Both the Commodity Futures Trading Commission and the Chicago Mercantile Exchange brought and settled enforcement actions against Benjamin Cox, a CFTC-registered floor broker, claiming he engaged in spoofing trading activity on CME. The CFTC’s enforcement proceeding addressed Mr. Cox’s conduct from April 2014 through February 2018, while CME’s disciplinary action highlighted his alleged spoofing activity for a lesser period of time – June 2017 through February 2018.

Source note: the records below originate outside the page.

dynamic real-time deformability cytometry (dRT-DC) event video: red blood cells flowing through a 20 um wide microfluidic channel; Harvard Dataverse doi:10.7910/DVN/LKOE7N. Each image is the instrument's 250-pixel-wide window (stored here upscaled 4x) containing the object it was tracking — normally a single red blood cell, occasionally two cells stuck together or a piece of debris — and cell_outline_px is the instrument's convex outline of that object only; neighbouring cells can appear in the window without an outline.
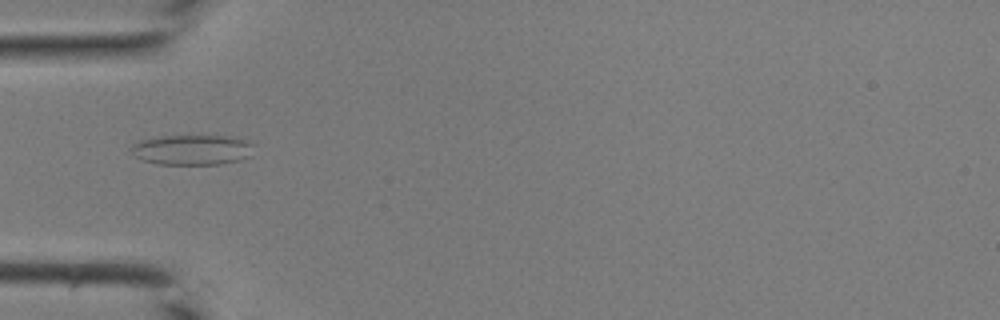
{"species": "common noctule bat (a hibernating species)", "species_latin": "Nyctalus noctula", "temperature_condition": "room temperature", "stored_images_in_passage": 18, "camera_frame_rate_fps": 3000, "um_per_image_px": 0.085, "animal": {"sex": "male", "body_mass_g": 19.0, "forearm_length_mm": 50.8}, "frame": {"image": 1, "passage_image": 3, "time_ms": 0.667, "image_size_px": [1000, 320], "cell_outline_px": [[252, 144], [248, 156], [240, 160], [220, 164], [160, 164], [144, 160], [136, 156], [132, 152], [132, 144], [140, 140], [160, 136], [224, 136], [244, 140]], "centroid_in_image_um": [16.28, 12.73], "position_along_channel_um": 68.7, "area_um2": 21.1}}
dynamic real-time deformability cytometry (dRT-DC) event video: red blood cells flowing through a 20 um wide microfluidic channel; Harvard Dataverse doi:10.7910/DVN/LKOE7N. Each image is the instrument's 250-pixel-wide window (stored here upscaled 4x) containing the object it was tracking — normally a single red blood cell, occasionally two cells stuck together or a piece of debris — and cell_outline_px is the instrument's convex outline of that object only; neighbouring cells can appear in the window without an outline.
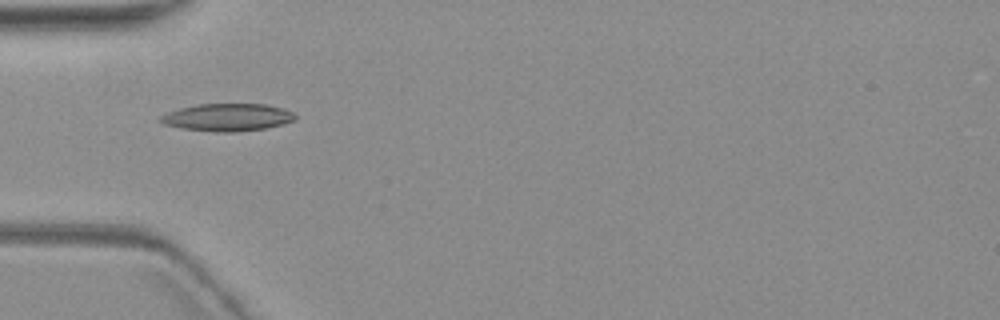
{"species": "common noctule bat (a hibernating species)", "species_latin": "Nyctalus noctula", "temperature_condition": "warm", "stored_images_in_passage": 8, "camera_frame_rate_fps": 3000, "um_per_image_px": 0.085, "animal": {"sex": "female", "body_mass_g": 19.3, "forearm_length_mm": 54.1}, "frame": {"image": 1, "passage_image": 3, "time_ms": 2.667, "image_size_px": [1000, 320], "cell_outline_px": [[296, 120], [284, 124], [264, 128], [232, 132], [216, 132], [180, 128], [164, 124], [160, 120], [160, 116], [168, 112], [180, 108], [196, 104], [264, 104], [284, 108], [292, 112], [296, 116]], "centroid_in_image_um": [19.35, 9.97], "position_along_channel_um": 65.7, "area_um2": 21.56}}
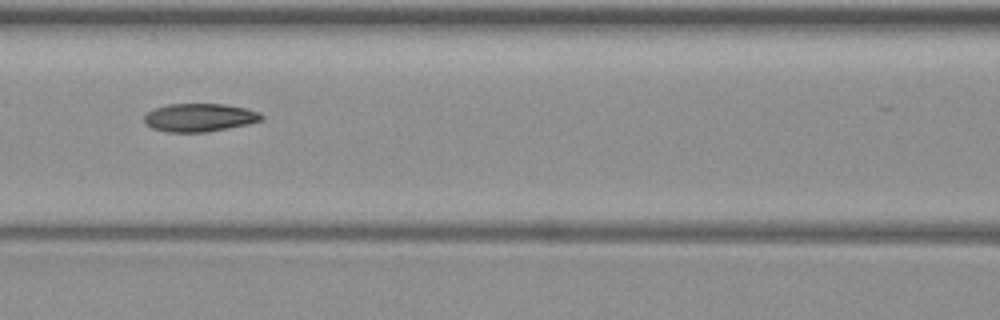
{"frame": {"image": 2, "passage_image": 5, "time_ms": 5.0, "image_size_px": [1000, 320], "cell_outline_px": [[264, 120], [248, 124], [228, 128], [204, 132], [168, 132], [152, 128], [144, 124], [144, 116], [148, 112], [156, 108], [168, 104], [224, 104], [244, 108], [260, 112], [264, 116]], "centroid_in_image_um": [16.97, 9.99], "position_along_channel_um": 149.6, "area_um2": 19.25}}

The CFTC and CME each claimed that, during the relevant times, Mr. Cox entered “relatively” large bids or offers on one side of NASDAQ 100 and E-Mini S&P futures markets to encourage trading against smaller orders he placed on the other side of the markets. Both regulators claimed that Mr. Cox placed his larger orders with the intent to terminate them before execution.
To resolve the enforcement matters, Mr. Cox agreed to pay the CFTC a fine of US $150,000 and the CME a fine of US $50,000. He also agreed to a three-month trading prohibition on all CFTC-registered trading facilities, and a three-week access ban on all CME Group trading facilities – a period that overlaps the CFTC's trading prohibition.

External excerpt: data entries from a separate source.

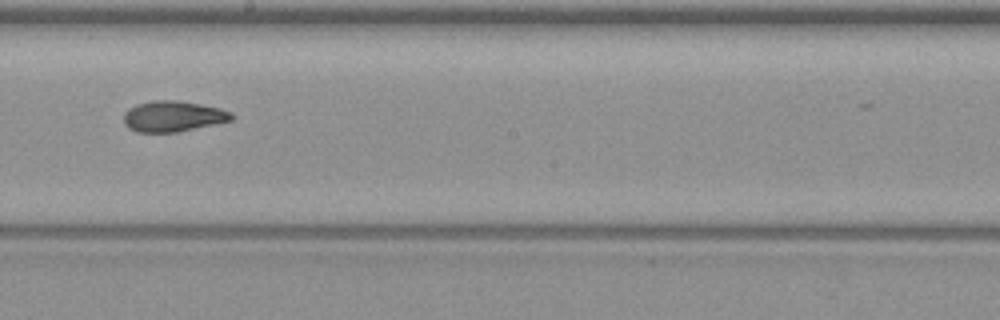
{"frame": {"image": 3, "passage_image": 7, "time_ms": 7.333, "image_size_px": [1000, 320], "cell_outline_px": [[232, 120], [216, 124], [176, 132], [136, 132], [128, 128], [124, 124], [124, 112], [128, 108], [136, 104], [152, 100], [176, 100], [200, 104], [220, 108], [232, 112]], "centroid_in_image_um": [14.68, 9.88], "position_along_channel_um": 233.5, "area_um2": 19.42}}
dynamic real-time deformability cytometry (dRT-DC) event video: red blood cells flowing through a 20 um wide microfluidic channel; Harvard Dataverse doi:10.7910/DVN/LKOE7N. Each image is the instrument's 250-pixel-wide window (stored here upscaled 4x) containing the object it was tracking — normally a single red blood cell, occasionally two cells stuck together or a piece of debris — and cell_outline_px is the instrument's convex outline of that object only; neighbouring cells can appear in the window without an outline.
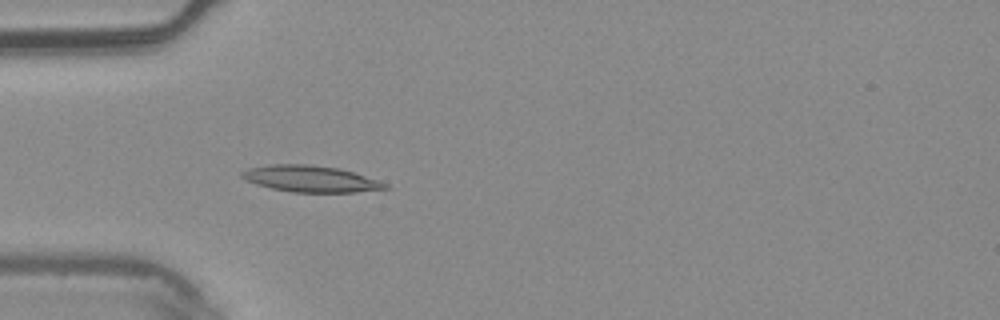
{"species": "common noctule bat (a hibernating species)", "species_latin": "Nyctalus noctula", "temperature_condition": "warm", "stored_images_in_passage": 3, "camera_frame_rate_fps": 3000, "um_per_image_px": 0.085, "animal": {"sex": "male", "body_mass_g": 20.4}, "frame": {"image": 1, "passage_image": 3, "time_ms": 0.667, "image_size_px": [1000, 320], "cell_outline_px": [[392, 188], [356, 192], [292, 192], [272, 188], [256, 184], [240, 176], [240, 172], [248, 168], [268, 164], [308, 164], [340, 168], [380, 180], [388, 184]], "centroid_in_image_um": [26.44, 15.19], "position_along_channel_um": 58.6, "area_um2": 22.2}}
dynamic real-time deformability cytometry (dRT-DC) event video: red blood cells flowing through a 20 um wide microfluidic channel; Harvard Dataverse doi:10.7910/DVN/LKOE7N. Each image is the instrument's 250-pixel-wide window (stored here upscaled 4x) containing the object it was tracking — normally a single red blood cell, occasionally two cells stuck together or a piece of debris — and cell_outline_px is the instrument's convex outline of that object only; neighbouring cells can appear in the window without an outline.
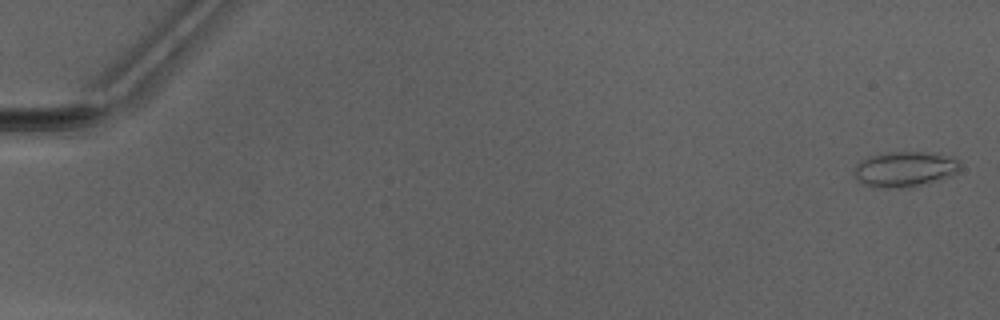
{"species": "Egyptian fruit bat (a non-hibernating species)", "species_latin": "Rousettus aegyptiacus", "temperature_condition": "warm", "stored_images_in_passage": 51, "camera_frame_rate_fps": 3000, "um_per_image_px": 0.085, "animal": {"sex": "male"}, "frame": {"image": 1, "passage_image": 2, "time_ms": 0.333, "image_size_px": [1000, 320], "cell_outline_px": [[960, 168], [952, 176], [928, 184], [912, 188], [884, 188], [864, 184], [856, 176], [856, 164], [860, 160], [868, 156], [888, 152], [936, 152], [952, 156], [960, 160]], "centroid_in_image_um": [77.0, 14.37], "position_along_channel_um": 8.0, "area_um2": 22.25}}
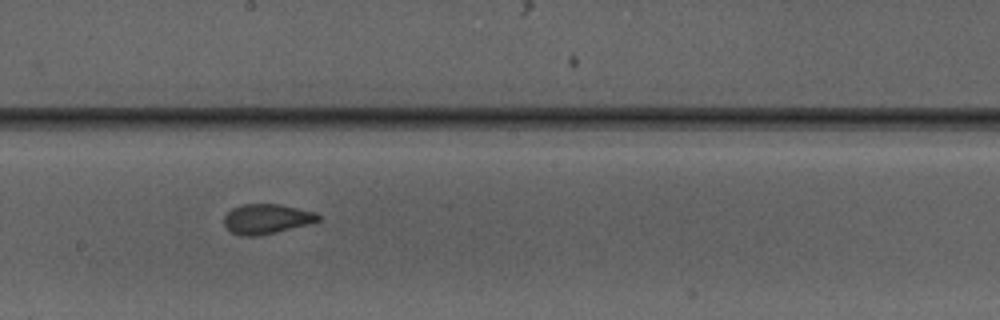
{"frame": {"image": 2, "passage_image": 30, "time_ms": 9.667, "image_size_px": [1000, 320], "cell_outline_px": [[320, 220], [308, 224], [276, 232], [256, 236], [240, 236], [232, 232], [224, 224], [224, 216], [232, 208], [244, 204], [280, 204], [316, 212], [320, 216]], "centroid_in_image_um": [22.67, 18.6], "position_along_channel_um": 225.5, "area_um2": 16.3}}
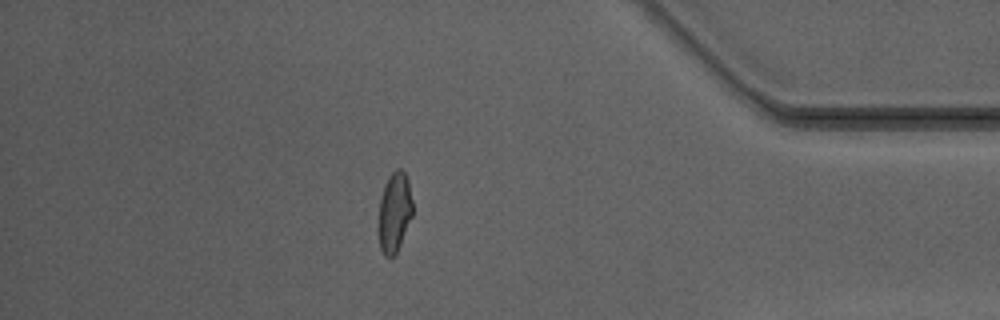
{"frame": {"image": 3, "passage_image": 45, "time_ms": 14.667, "image_size_px": [1000, 320], "cell_outline_px": [[412, 216], [400, 244], [392, 260], [388, 260], [384, 256], [380, 248], [380, 196], [384, 184], [388, 176], [396, 168], [400, 168], [404, 172], [408, 180], [412, 200]], "centroid_in_image_um": [33.54, 18.03], "position_along_channel_um": 401.7, "area_um2": 15.78}, "authors_computed_cell_mechanics": {"area_um2": 16.9932, "velocity_mm_per_s": 4.1904, "shape_relaxation_time_tau1_ms": 6.7524, "shape_relaxation_time_tau2_ms": 1.0188, "deformation_change_tau1": 0.1397, "deformation_change_tau2": 0.0645}}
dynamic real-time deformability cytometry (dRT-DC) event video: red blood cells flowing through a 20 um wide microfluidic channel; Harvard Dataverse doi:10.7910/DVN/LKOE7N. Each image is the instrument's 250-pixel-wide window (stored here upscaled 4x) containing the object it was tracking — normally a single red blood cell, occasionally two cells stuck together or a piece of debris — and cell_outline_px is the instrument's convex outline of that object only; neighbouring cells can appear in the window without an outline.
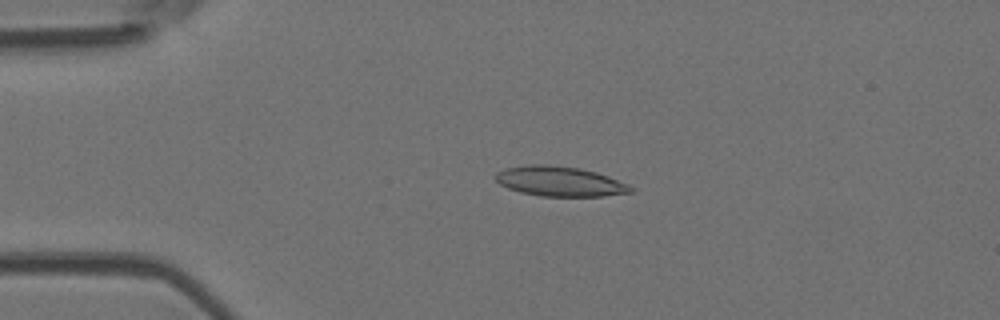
{"species": "Egyptian fruit bat (a non-hibernating species)", "species_latin": "Rousettus aegyptiacus", "temperature_condition": "room temperature", "stored_images_in_passage": 3, "camera_frame_rate_fps": 3000, "um_per_image_px": 0.085, "animal": {"sex": "female"}, "frame": {"image": 1, "passage_image": 2, "time_ms": 1.333, "image_size_px": [1000, 320], "cell_outline_px": [[632, 192], [604, 196], [540, 196], [520, 192], [508, 188], [500, 184], [496, 180], [496, 172], [504, 168], [528, 164], [548, 164], [580, 168], [596, 172], [608, 176], [628, 184], [632, 188]], "centroid_in_image_um": [47.56, 15.41], "position_along_channel_um": 37.4, "area_um2": 23.58}}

Unrelatedly, the CFTC brought and settled an action against Curtis Dalton d/b/a Binary International for acting as a futures commission merchant without being appropriately registered, and offering off-exchange options and swaps contrary to law. The CFTC said such options and swaps had to be traded on or subject to the rules of a designated contract market. The CFTC alleged that from approximately October 2013 through May 2016, Mr. Dalton – acting in the name of Binary International – offered to enter into, entered into, and confirmed the execution of off-exchange binary options with retail persons that permitted investors to make predictive trades on the direction of the price movement of certain foreign currencies over designated time periods. Mr. Dalton resolved his CFTC action by agreeing to pay a fine of US $200,000 and never to solicit funds from any person for the purpose of trading commodity interests.
My View: Less than two months ago, the CFTC and the Chicago Board of Trade brought and settled parallel enforcement actions against Eagle Market Makers, Inc. for purportedly engaging in prohibited wash sales on multiple occasions during the pre-open trading periods of various agricultural futures products. Eagle agreed to pay US $350,000 to resolve the CFTC matter and US $150,000 to settle the CBOT matter.

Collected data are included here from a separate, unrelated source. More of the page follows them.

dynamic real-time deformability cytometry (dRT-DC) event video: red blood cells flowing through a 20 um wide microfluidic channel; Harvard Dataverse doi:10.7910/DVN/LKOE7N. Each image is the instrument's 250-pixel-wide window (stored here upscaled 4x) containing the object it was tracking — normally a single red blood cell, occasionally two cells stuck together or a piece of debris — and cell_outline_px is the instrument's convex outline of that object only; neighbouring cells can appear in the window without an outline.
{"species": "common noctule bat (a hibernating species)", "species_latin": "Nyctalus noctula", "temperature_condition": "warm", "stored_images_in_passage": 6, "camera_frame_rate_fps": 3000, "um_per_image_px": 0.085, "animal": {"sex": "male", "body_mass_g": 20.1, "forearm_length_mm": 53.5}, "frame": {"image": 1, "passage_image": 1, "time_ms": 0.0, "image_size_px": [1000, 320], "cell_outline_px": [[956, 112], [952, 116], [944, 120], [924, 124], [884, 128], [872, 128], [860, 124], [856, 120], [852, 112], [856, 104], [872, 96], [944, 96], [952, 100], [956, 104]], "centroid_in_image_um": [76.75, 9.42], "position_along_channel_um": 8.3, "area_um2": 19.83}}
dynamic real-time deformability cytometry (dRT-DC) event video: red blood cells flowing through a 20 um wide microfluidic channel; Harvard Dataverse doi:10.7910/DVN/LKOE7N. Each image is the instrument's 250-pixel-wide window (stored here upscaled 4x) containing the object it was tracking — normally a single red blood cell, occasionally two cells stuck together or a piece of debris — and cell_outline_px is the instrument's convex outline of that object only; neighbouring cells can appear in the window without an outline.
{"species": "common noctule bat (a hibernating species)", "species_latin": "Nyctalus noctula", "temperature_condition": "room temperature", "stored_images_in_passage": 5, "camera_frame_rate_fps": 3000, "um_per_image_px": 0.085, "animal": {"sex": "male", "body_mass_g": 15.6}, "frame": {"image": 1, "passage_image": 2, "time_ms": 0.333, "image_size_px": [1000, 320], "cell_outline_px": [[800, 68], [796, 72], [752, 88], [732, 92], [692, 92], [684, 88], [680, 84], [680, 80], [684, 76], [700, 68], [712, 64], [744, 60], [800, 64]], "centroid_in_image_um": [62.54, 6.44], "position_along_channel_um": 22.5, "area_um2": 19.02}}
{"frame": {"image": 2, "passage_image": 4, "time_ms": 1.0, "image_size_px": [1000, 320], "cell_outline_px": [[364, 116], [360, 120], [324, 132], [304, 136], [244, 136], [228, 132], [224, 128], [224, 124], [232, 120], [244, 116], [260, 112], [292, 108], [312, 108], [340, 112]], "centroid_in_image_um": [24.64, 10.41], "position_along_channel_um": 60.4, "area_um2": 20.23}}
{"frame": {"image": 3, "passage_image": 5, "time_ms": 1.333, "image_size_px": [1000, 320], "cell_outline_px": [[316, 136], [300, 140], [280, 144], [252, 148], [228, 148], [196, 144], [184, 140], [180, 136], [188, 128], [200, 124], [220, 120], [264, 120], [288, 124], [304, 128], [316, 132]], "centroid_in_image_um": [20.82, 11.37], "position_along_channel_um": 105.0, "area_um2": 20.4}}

At the time, I questioned the societal benefit of both the CFTC and the CBOT bringing parallel enforcement actions where all activity occurred on the CBOT and the CFTC and the CBOT charged Eagle with the same offense – wash sales. Additionally, the CBOT charged Eagle with failure to supervise.
Here, both the CFTC and CME charged Mr. Cox with spoofing, albeit the CFTC claimed that such conduct occurred for a longer period than the CME. However, both regulators relied on the same basic facts for their claims, and the time of trading prohibitions imposed by each regulator overlapped.
My thinking in June 2019 has not changed: “The CFTC has limited resources, and it is likely best that it restrict its enforcement activity to matters for which it has unique jurisdiction or a policy rationale to make a powerful statement. Where there is overlapping jurisdiction with [a self-regulatory organization], the CFTC should otherwise defer to the SRO’s handing of an enforcement matter.”